Yes, I think we’ve learned and benefited from the numbers of these acquisitions that we’ve done. And some that depends upon the kind of technology and the kind of resource they need to hire, I think of one the acquisition that we did was a relatively small one where we bought our tin plating business from McDermott. And that time we - they only had four tin-plating mills around the world. And they could use our brand and our infrastructure and people to help them. But that contained a small group of people that could go around the world and do that. So, actually they’ve been successful in gaining. And today we have 16 of those. So you can kind of see the progression.
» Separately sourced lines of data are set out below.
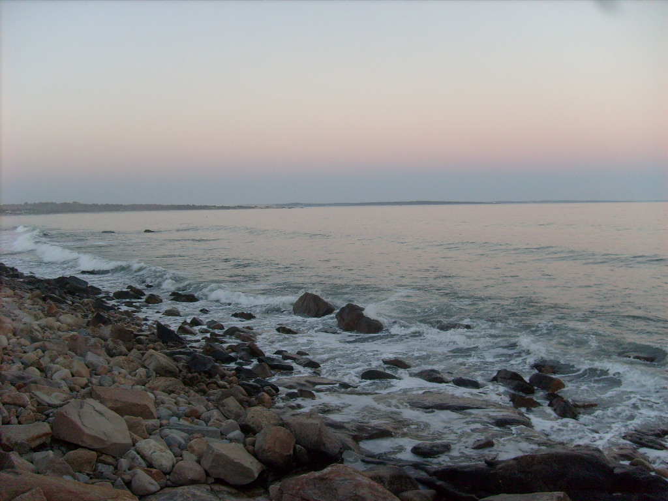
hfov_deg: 52.6
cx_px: 334
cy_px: 250
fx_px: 675
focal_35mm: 35
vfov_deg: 40.7
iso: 80
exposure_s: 1/60
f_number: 2.8
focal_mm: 5.8
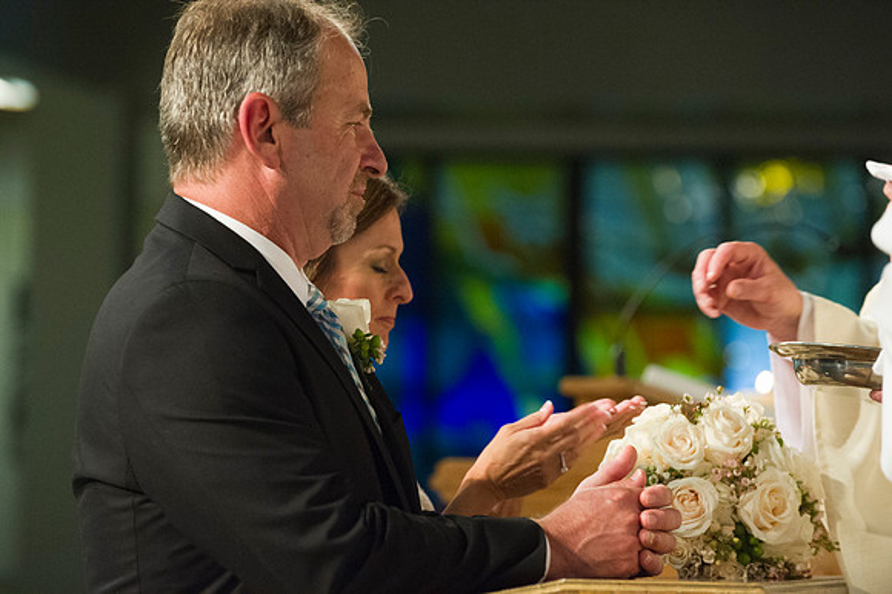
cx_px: 446
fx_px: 4457
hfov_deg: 11.4
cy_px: 297
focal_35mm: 180
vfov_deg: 7.6
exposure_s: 1/160
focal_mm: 180
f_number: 4
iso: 5000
When, you go into other product areas like specialty grease [ph] where we haven’t been before. And there you happen to get grease experts around the world, so little bit of different dynamics depending upon the technology that you’re talking about. But overall I do agree that I think we’re gaining traction and we’re getting better at it.

Mary Hall

Analyst

And if I could add just a thought there too, I think we mentioned last year that we were implementing this customer relationship management system as well which we did do successfully around the world. And that just allows our process engineers what we call our sales people to have quicker access and up to date access to information which again we believe will help facilitate those processes.

Garo Norian

Analyst

Got it. And then just on M&A more broadly, how important has cultural fit been with these small acquisitions versus if you do something on a larger side? How meaningful might that be, a bigger organization if it’s not already kind of consultative customer-centric focus? What risks do you see or how that may or may not fit in with your guys’ culture?

Michael Barry

Analyst

Well, certainly one of the things we always look at acquisitions is culture. We want to have, we don’t want to have clashes or have two difference of opinions or way of approaches to the business. To be honest, it really hasn’t been that bigger an issue for us in the acquisitions that we’ve looked at. All the ones that seem to have a pretty good, I mean, if you’re successful in this business you’re concentrating on the customer and you try to find solutions for them, and that’s kind our business. And most of the ones we’ve been buying and looking at are geared that way. So, culture, I agree, it’s a really important thing. And so far it has been a big issue. And it will be something we’ll just continually look for as we look at our acquisitions in the future.

Garo Norian

Analyst

Okay, then just one last thing. How have you guys improved here or not, with your success in kind of penetrating the Japanese auto manufacturing chain?

Michael Barry

Analyst

We continue to make progress in that aspect. We have - we’re fortunate to have a Japanese joint venture that has been very supportive to us, helping us to provide resources to help us grow in different places around the world. And we’ve actually added resources ourselves in different places around the world that could accelerate that effort. So, it continues to be kind of one of, I consider those one of our many little singles. We try to keep hitting which continue to make progress, it’s not a double or triple, that are and our things. But each year we’re making incremental share gains in that segment.

Garo Norian

Analyst

Great, thanks so much.

Michael Barry

Analyst

Thanks Garo.

Operator

Operator

Thank you. At this time, I’d like to turn the floor back over to management for any additional or closing comments.

Michael Barry

Analyst

Okay. Well, given there are no other questions, we’ll end our conference call now. And I want to thank all of you for your interest today. We are pleased with our results for the fourth quarter. And we continue to be confident in the future of Quaker Chemical. Our next conference call for the first quarter results will be in late April or early May. And if you have any questions in the meantime, please feel free to contact Mary or myself. Thanks again for your interest in Quaker Chemical.

Operator

Operator

Ladies and gentlemen, today’s conference has concluded. You may disconnect your lines at this time. And have a wonderful day.